The memoir also discusses the time that she heard Miles Davis on her parents' car radio and experienced a transcendental moment, which she connected to her mother's singing and her deep identification with music. Much later in life, nearing age 40, she picked up a saxophone for the first time. She has now released five albums of original music and won a Native American Music Award in 2009.
Harjo talks about her poetry as a kind of music — like making a fire by slamming two rocks together. "You hit words together with rhythm and sound quality and fierce playfulness," she says.
But in terms of subject matter, she also sees poetry as "an immense conversation of the soul." She says she's driven by "justice and healing and transformation: The idea that you can ... transform the images of our people from being non-human to human beings, and the ability to transform experiences that could potentially destroy a people, a family, a person to experiences that build connection and community."
Her work often merges the global and the personal, the imagery of the natural world and that of the inner one. She speaks often not only of the diversity of humanity, but also of its unifying story, its oneness.
"To her, poems are 'carriers of dreams, knowledge and wisdom,' and through them, she tells an American story of tradition and loss, reckoning and myth-making," said Hayden in a statement. "Her work powerfully connects us to the earth and the spiritual world with direct, inventive lyricism that helps us reimagine who we are."

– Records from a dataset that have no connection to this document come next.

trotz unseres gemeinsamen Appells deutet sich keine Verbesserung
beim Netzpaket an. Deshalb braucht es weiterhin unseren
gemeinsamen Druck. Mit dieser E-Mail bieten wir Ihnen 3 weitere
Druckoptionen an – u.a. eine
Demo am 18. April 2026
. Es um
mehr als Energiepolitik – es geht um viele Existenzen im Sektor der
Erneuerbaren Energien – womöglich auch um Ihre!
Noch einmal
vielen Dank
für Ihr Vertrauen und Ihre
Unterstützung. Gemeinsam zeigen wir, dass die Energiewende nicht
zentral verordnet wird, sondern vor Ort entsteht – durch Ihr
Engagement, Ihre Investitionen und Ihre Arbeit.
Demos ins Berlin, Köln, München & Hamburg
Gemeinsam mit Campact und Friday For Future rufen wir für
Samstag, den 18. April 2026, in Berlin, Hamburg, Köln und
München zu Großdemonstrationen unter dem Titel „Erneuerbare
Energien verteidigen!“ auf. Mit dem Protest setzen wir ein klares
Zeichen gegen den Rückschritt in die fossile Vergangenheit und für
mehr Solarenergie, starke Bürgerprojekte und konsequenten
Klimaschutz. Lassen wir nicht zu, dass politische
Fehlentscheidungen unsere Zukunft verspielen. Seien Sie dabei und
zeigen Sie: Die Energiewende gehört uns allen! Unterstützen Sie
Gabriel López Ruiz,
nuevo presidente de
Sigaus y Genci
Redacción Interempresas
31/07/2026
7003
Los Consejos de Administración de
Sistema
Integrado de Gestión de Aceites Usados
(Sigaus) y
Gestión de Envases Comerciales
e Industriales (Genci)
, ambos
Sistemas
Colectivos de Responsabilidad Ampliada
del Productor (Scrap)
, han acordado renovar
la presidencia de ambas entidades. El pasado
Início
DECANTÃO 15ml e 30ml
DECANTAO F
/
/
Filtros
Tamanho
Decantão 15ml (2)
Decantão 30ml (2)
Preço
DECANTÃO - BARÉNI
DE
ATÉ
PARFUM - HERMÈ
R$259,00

In "She Had Some Horses," found in the collection of the same name, Harjo describes the many, often contradictory "horses" within a woman: "She had some horses she loved. / She had some horses she hated. / These were the same horses."
In "This Morning I Pray for My Enemies," which she read for NPR, she relates the sun to the heart.
And whom do I call my enemy?
An enemy must be worthy of engagement.
I turn in the direction of the sun and keep walking.
It's the heart that asks the question, not my furious mind.
The heart is the smaller cousin of the sun.
It sees and knows everything.
It hears the gnashing even as it hears the blessing.
The door to the mind should only open from the heart.
An enemy who gets in, risks the danger of becoming a friend.
The poem appears in Harjo's 2015 collection Conflict Resolution for Holy Beings. Harjo says that humanizing and healing will be her aims as poet laureate — "a healing of people speaking to each other, with each other," she says.
"Communities that normally would not sit with each other, I would love to see ... interchanges with poetry," Harjo says. She suggests gathering "cowboys and Indians" for a poetry summit. "I really believe if people sit together and hear their deepest feelings and thoughts beyond political divisiveness, it makes connections. There's connections made that can't be made with politicized language."
Correction
June 19, 2019
A previous version of this story misspelled Muscogee Creek Nation as Muskogee Creek Nation.